Try it
Each line from the opening of the material through the line holding "thumb cmc: (464, 381)" needs to be returned exactly, with the pictures left out.

Supplied data START

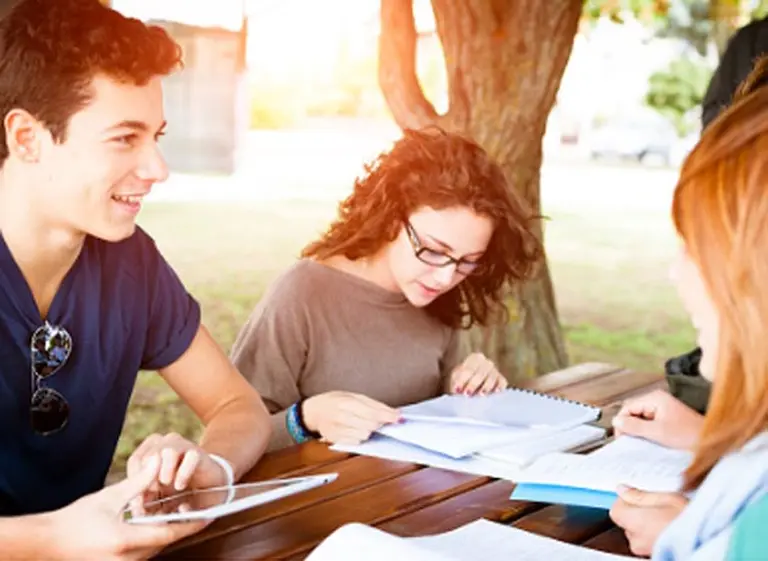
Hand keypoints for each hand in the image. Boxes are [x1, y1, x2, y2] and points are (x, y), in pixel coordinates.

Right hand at [48, 455, 207, 559]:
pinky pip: (142, 554)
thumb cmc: (75, 520)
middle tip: (196, 510)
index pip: (169, 533)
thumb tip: (158, 462)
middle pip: (164, 542)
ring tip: (178, 515)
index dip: (192, 524)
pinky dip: (150, 540)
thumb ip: (138, 481)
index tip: (209, 515)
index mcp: (126, 540)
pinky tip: (153, 526)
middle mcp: (127, 559)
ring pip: (154, 549)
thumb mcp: (110, 497)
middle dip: (180, 527)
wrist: (47, 543)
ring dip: (165, 533)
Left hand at [126, 433, 229, 513]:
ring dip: (165, 471)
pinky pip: (190, 457)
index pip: (136, 461)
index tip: (138, 504)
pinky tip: (181, 485)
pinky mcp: (199, 453)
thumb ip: (148, 504)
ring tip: (168, 486)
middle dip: (149, 479)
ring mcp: (183, 447)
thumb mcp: (159, 501)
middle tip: (154, 495)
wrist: (210, 489)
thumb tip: (138, 511)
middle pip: (149, 455)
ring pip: (167, 450)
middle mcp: (165, 445)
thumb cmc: (180, 495)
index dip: (134, 482)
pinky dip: (183, 473)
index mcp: (150, 453)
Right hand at [302, 391, 400, 445]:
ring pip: (364, 435)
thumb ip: (374, 404)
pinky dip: (360, 437)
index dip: (387, 416)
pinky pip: (355, 442)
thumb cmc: (336, 401)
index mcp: (345, 401)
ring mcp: (336, 429)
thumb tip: (394, 413)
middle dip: (379, 423)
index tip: (398, 418)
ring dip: (369, 431)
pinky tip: (356, 431)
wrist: (314, 411)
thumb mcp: (353, 395)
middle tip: (380, 421)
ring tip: (364, 424)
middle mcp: (339, 416)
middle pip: (369, 425)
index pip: (371, 411)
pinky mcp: (334, 440)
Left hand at [449, 353, 507, 395]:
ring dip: (486, 387)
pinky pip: (502, 383)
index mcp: (475, 358)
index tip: (457, 390)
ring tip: (480, 395)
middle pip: (480, 373)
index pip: (468, 369)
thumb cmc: (464, 381)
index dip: (462, 380)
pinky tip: (496, 392)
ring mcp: (495, 371)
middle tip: (467, 394)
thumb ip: (457, 381)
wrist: (473, 386)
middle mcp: (487, 362)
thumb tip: (458, 389)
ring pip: (492, 378)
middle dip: (473, 384)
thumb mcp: (457, 378)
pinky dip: (500, 387)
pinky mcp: (502, 380)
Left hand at [610, 485, 687, 555]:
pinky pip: (649, 540)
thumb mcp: (667, 498)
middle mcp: (637, 540)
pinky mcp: (655, 554)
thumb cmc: (693, 521)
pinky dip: (656, 533)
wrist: (714, 540)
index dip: (626, 500)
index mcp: (635, 522)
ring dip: (648, 523)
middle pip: (626, 521)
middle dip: (638, 511)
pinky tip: (672, 526)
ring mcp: (646, 550)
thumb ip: (640, 495)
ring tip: (669, 516)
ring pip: (638, 531)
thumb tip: (622, 489)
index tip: (638, 494)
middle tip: (658, 504)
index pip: (615, 509)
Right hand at [612, 390, 703, 449]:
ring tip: (641, 444)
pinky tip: (650, 443)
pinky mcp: (668, 419)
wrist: (712, 445)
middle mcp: (658, 401)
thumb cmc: (689, 437)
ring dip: (639, 431)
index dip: (622, 423)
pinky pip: (650, 424)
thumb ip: (634, 426)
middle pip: (633, 412)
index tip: (622, 439)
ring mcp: (664, 410)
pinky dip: (647, 433)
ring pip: (641, 419)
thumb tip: (616, 421)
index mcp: (655, 399)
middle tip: (631, 443)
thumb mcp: (658, 432)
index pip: (628, 407)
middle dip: (630, 427)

Supplied data END

Answer space
Hand keypoints for each hand in the image. Boxes are [x1, y1, x2, y2] and points are (x, y), in pixel coordinates.

Right hand at [48, 455, 207, 559]:
pinky pip: (142, 554)
thumb cmc: (75, 520)
middle tip: (196, 510)
index pip: (169, 533)
thumb tip: (158, 462)
middle pip: (164, 542)
ring tip: (178, 515)
index dip: (192, 524)
pinky dip: (150, 540)
thumb ip: (138, 481)
index tip: (209, 515)
index mcp: (126, 540)
pinky tip: (153, 526)
middle mcp: (127, 559)
ring pip: (154, 549)
thumb mcp: (110, 497)
middle dip: (180, 527)
wrist: (47, 543)
ring dip: (165, 533)
Left hand at [126, 433, 229, 513]:
ring dip: (165, 471)
pinky pip: (190, 457)
index pip: (136, 461)
index tip: (138, 504)
pinky tip: (181, 485)
pinky mcp: (199, 453)
thumb ip: (148, 504)
ring tip: (168, 486)
middle dip: (149, 479)
ring mcp: (183, 447)
thumb mcp: (159, 501)
middle tip: (154, 495)
wrist: (210, 489)
thumb tip: (138, 511)
middle pip: (149, 455)
ring pip: (167, 450)
middle mcp: (165, 445)
thumb cmc: (180, 495)
index dip: (134, 482)
pinky dip: (183, 473)
index mcp: (150, 453)
Right hand at [302, 391, 400, 445]:
ring pip: (364, 435)
thumb ip: (374, 404)
pinky dip: (360, 437)
index dip: (387, 416)
pinky pip: (355, 442)
thumb cmc: (336, 401)
index mcp: (345, 401)
ring mcp: (336, 429)
thumb tip: (394, 413)
middle dip: (379, 423)
index tip: (398, 418)
ring dip: (369, 431)
pinky tip: (356, 431)
wrist: (314, 411)
thumb mcp: (353, 395)
middle tip: (380, 421)
ring tip: (364, 424)
middle mcp: (339, 416)
middle pip: (369, 425)
index pip: (371, 411)
pinky mcp: (334, 440)
Left hand at [449, 353, 507, 395]:
ring dip: (486, 387)
pinky pip: (502, 383)
index mcp: (475, 358)
index tip: (457, 390)
ring tip: (480, 395)
middle pip: (480, 373)
index pip: (468, 369)
thumb cmc: (464, 381)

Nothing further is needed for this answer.